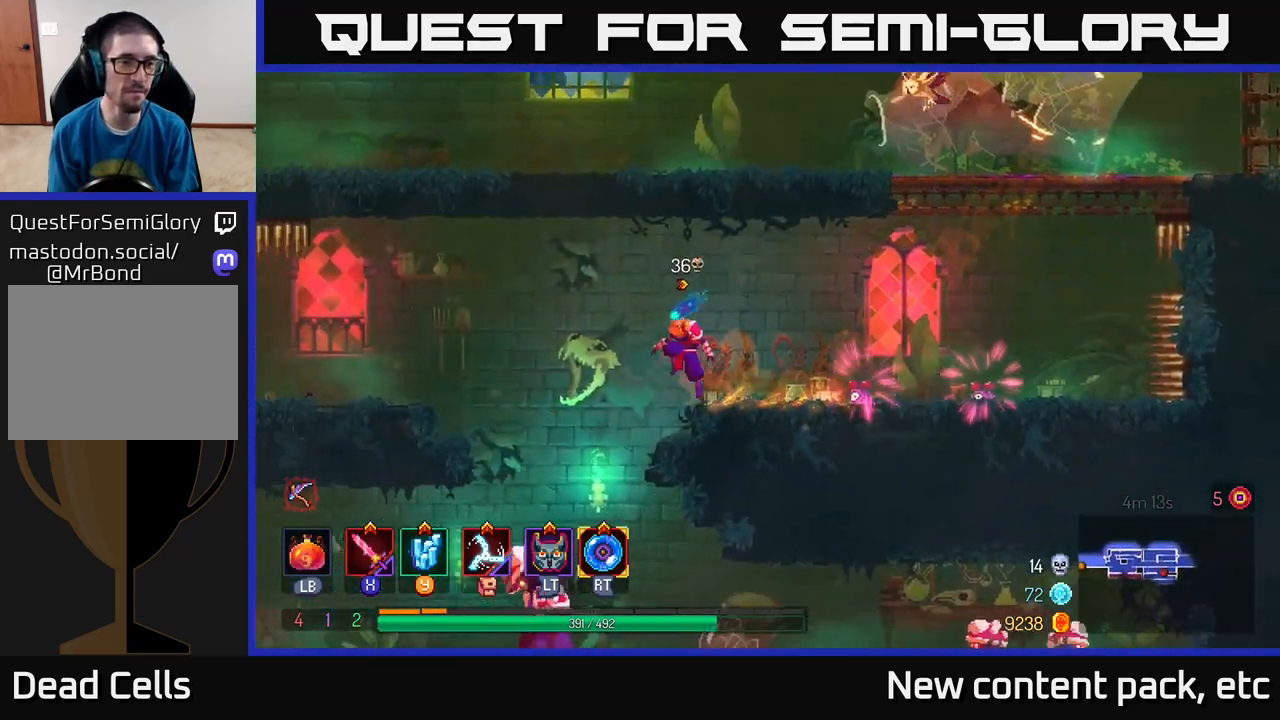
{"buttons": [], "left_stick": "down", "right_stick": "center", "events": [[117, "A", "down"], [250, "A", "up"], [267, "left_stick", "down"], [350, "A", "down"], [433, "A", "up"]]}
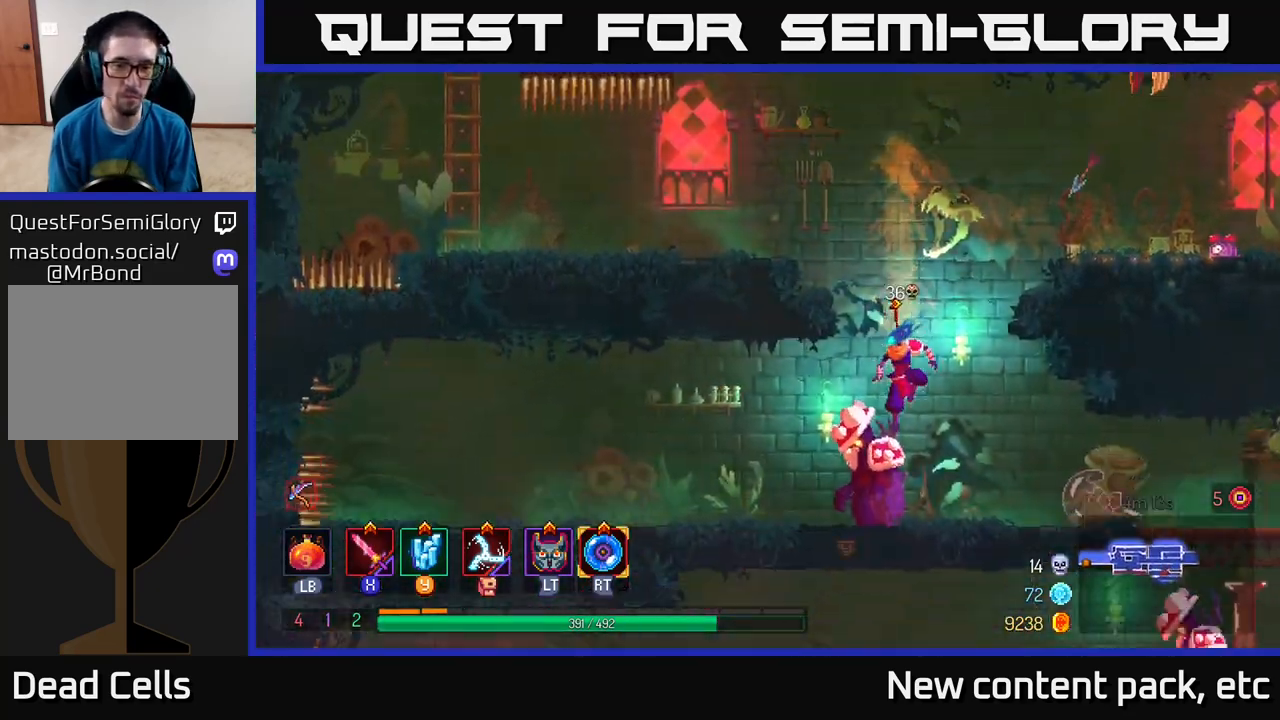
{"buttons": ["X"], "left_stick": "left", "right_stick": "center", "events": [[17, "left_stick", "center"], [183, "left_stick", "left"], [383, "X", "down"]]}
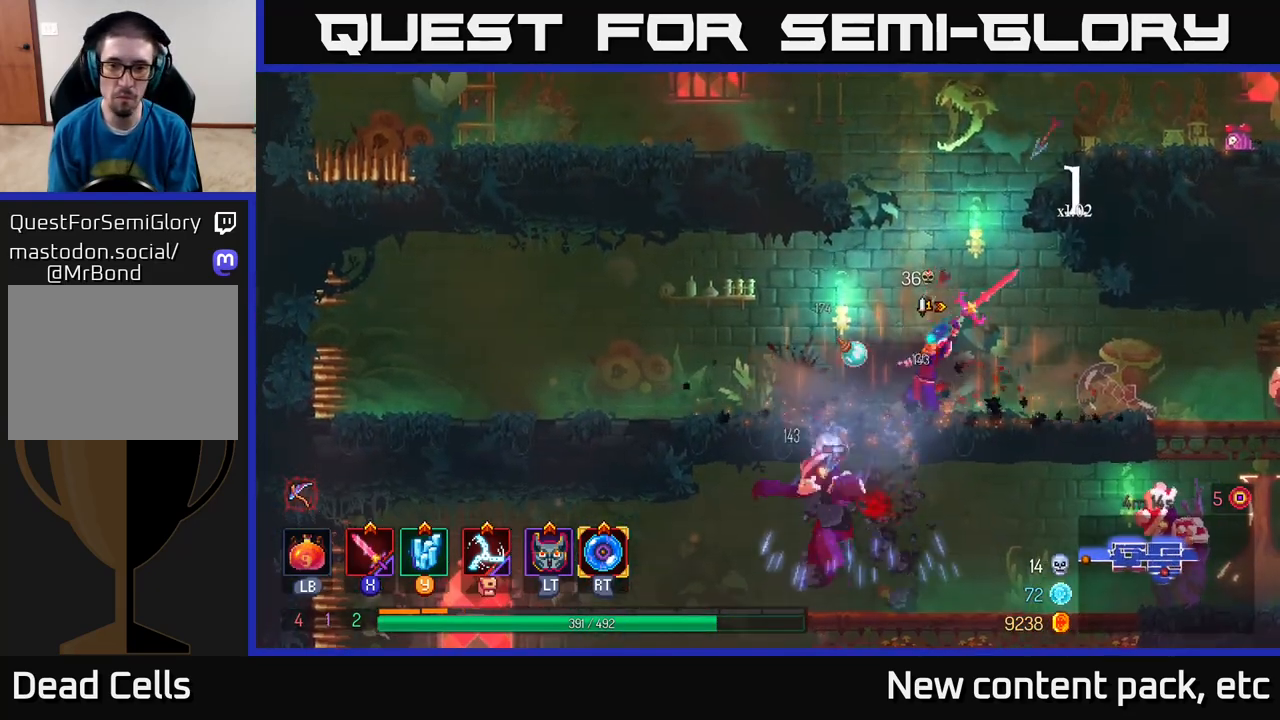
{"buttons": [], "left_stick": "right", "right_stick": "center", "events": [[33, "X", "up"], [183, "left_stick", "center"], [333, "A", "down"], [467, "left_stick", "right"], [500, "A", "up"]]}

WHAT YOU WILL DO
Each line above is to be copied verbatim. Drop any image from the copy.

YOUR SOLUTION
{"buttons": [], "left_stick": "down", "right_stick": "center", "events": [[117, "A", "down"], [250, "A", "up"], [267, "left_stick", "down"], [350, "A", "down"], [433, "A", "up"]]}
{"buttons": ["X"], "left_stick": "left", "right_stick": "center", "events": [[17, "left_stick", "center"], [183, "left_stick", "left"], [383, "X", "down"]]}
{"buttons": [], "left_stick": "right", "right_stick": "center", "events": [[33, "X", "up"], [183, "left_stick", "center"], [333, "A", "down"], [467, "left_stick", "right"], [500, "A", "up"]]}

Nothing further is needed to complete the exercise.